EXERCISE DIRECTIONS: Could you retype, exactly and with no pictures, only the lines from the first line of the records below through the line that contains "left shoulder: (156, 340)"?

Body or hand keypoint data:
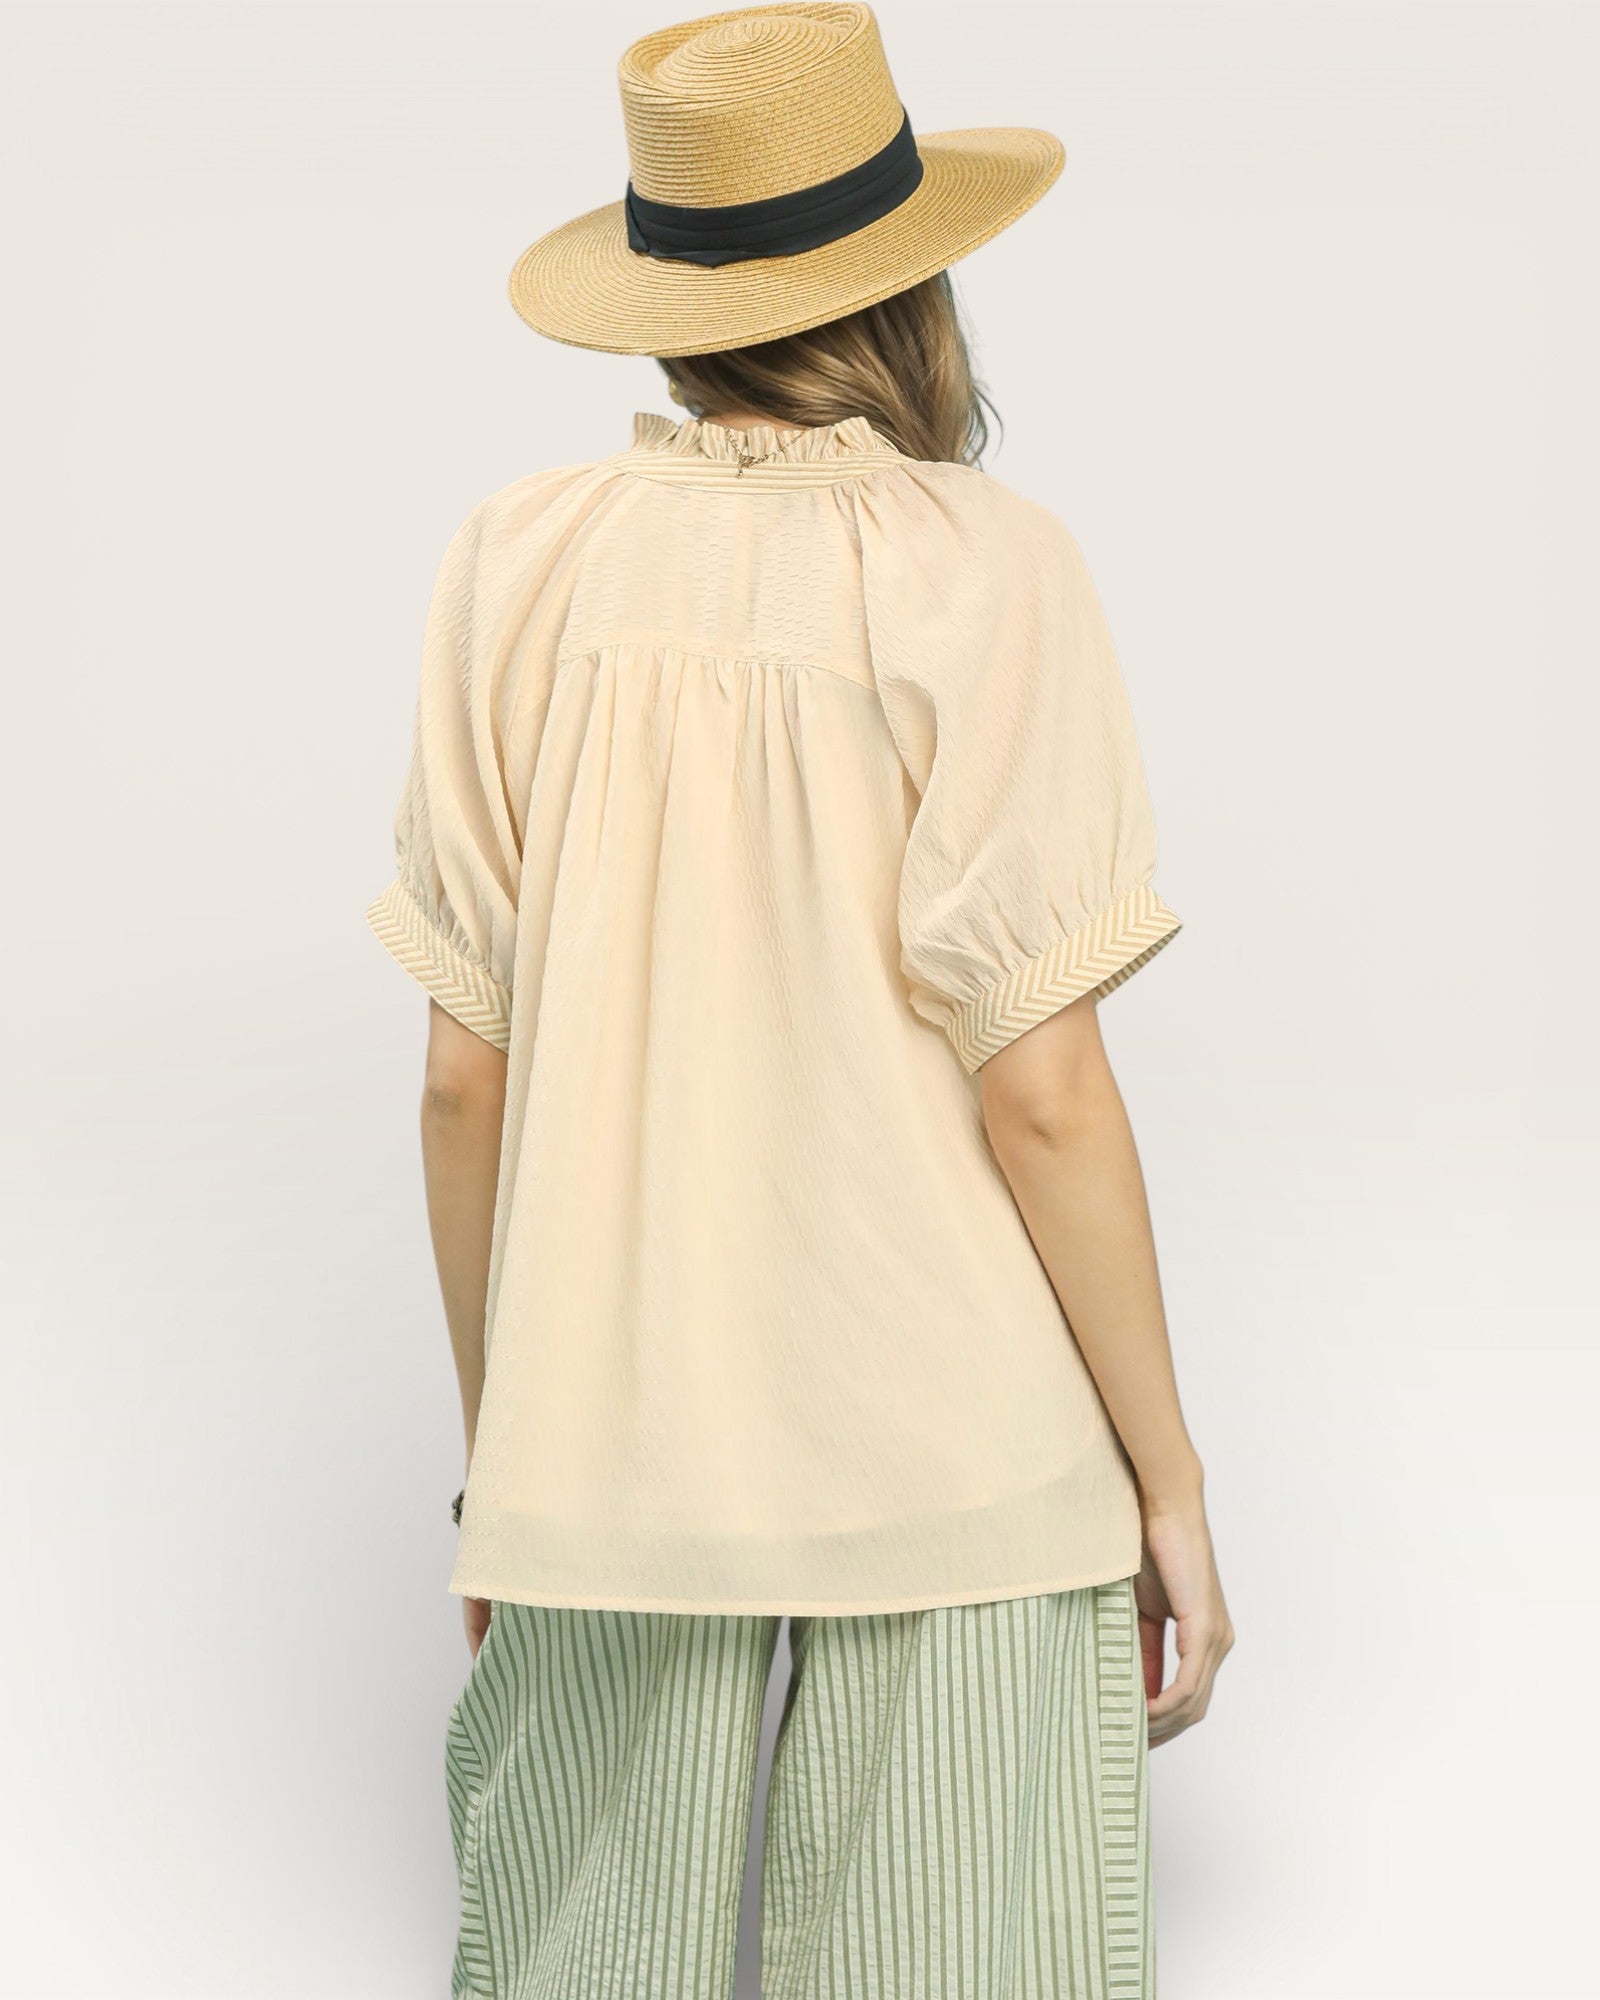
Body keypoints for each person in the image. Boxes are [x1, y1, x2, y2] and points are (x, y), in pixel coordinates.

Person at [365, 5, 1232, 1995]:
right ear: (913, 280)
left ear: (664, 288)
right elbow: (1045, 1090)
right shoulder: (986, 566)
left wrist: (509, 1468)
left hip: (600, 1445)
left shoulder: (514, 563)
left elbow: (456, 1079)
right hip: (964, 1449)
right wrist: (1165, 1484)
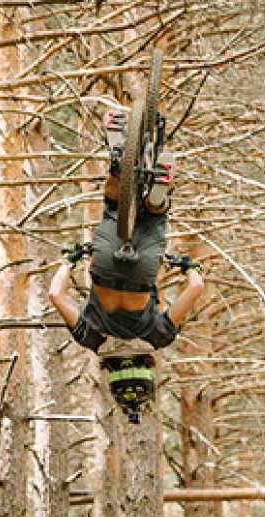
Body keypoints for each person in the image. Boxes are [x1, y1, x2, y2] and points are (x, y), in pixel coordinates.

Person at [46, 112, 204, 357]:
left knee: (154, 218)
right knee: (113, 206)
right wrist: (70, 260)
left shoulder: (156, 340)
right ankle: (119, 166)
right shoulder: (92, 341)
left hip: (142, 272)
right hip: (106, 265)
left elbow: (196, 287)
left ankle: (156, 202)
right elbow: (55, 294)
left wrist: (189, 266)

SOLUTION:
Body keypoints for each person in the image. Boxes are [x1, y1, x2, y2] and points are (x, y), in pixel coordinates.

Person at [365, 5, 1232, 1995]:
right ear: (913, 280)
left ear: (664, 288)
right elbow: (1045, 1090)
right shoulder: (986, 566)
left wrist: (509, 1468)
left hip: (600, 1445)
left shoulder: (514, 563)
left elbow: (456, 1079)
right hip: (964, 1449)
right wrist: (1165, 1484)
Body keypoints for each person in the image. Boxes are [x1, y1, x2, y2] and points are (x, y), in pixel coordinates.

Person at [46, 112, 204, 357]:
left knee: (154, 218)
right knee: (113, 206)
right wrist: (70, 260)
left shoulder: (156, 340)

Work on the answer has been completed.